A wallet associated with the Luna Foundation Guard, where Kwon was a founding member and that was responsible for safeguarding UST’s peg, withdrew about 150 million UST from Curve. Four addresses, including one associated with Celsius, then put in about 105 million UST onto Curve. LFG counteracted with UST withdrawals, “and the back-and-forth continued into the morning of May 8,” Nansen said.

A small group of large holders started withdrawing UST from Anchor Protocol, and moved those funds onto Ethereum via the Wormhole bridge. They then swapped large amounts of UST for other stablecoins on Curve and -- as UST started losing its peg -- made money on arbitrage between Curve, decentralized and centralized exchanges by buying and selling positions.
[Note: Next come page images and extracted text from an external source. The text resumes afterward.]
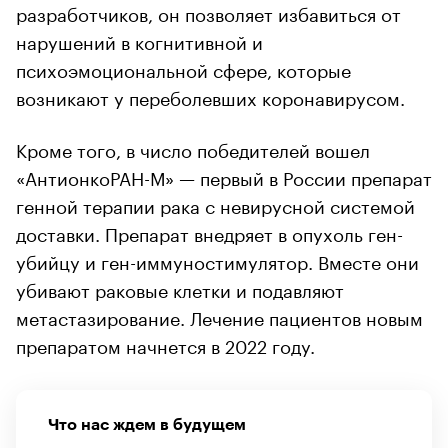
разработчиков, он позволяет избавиться от
нарушений в когнитивной и
психоэмоциональной сфере, которые
возникают у переболевших коронавирусом.
Кроме того, в число победителей вошел
«АнтионкоРАН-М» — первый в России препарат
генной терапии рака с невирусной системой
доставки. Препарат внедряет в опухоль ген-
убийцу и ген-иммуностимулятор. Вместе они
убивают раковые клетки и подавляют
метастазирование. Лечение пациентов новым
препаратом начнется в 2022 году.
Что нас ждем в будущем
Withdrawals from Anchor began in mid-April of this year, Nansen found.

Two wallet addresses “significantly impacted the UST de-peg,” Nansen said, and one of them was associated with Celsius. The two addresses withdrew about 420 million UST from Anchor via 15 transactions, and they were the top wallets that used the Wormhole bridge to withdraw the funds into Ethereum at the time, Nansen said. Celsius was also “a close counterparty that has sent and received funds” from another wallet whose activities led to the de-pegging, Nansen said.

On May 11, Celsius tweeted, “As part of our responsibility to serve our community, @Celsius Network implemented and abides by robust risk management frameworks to ensure the safety and security of assets on our platform. All user funds are safe. We continue to be open for business as usual.” 

Celsius didn’t return multiple request for comment on the Nansen report.

Celsius pulled about $500 million of funds from the Anchor lending protocol, the Block reported earlier. A person familiar with the situation confirmed to Bloomberg that Celsius had moved some founds out of Anchor.

Celsius allows individual investors to earn interest on their crypto holdings by lending them out, offering returns as high as 18.63%. It had $11.8 billion in assets as of May 17, according to its website, down from about $16.9 billion on May 6. Celsius changed its rules earlier this year to allow only accredited US investors to add new coins for lending purposes and earning rewards after regulators raised concerns. In November, Celsius announced it closed a $750 million round of funding. 

Celsius has been subject to state and federal regulatory scrutiny. The company, along with several others, is the subject of a broad inquiry by the Securities and Exchange Commission into companies that pay interest on virtual token deposits, Bloomberg reported earlier this year. 

Read more: Crypto Lending Firms Celsius Network, Gemini Face SEC Scrutiny

Securities regulators in Alabama, Kentucky and several other states last year ordered or threatened to order the company to stop selling its products to residents. New York Attorney General Letitia James sent Celsius and other crypto companies a demand for information, often a precursor to a formal investigation.

Celsius recently filed with SEC for an initial public offering of its crypto mining subsidiary.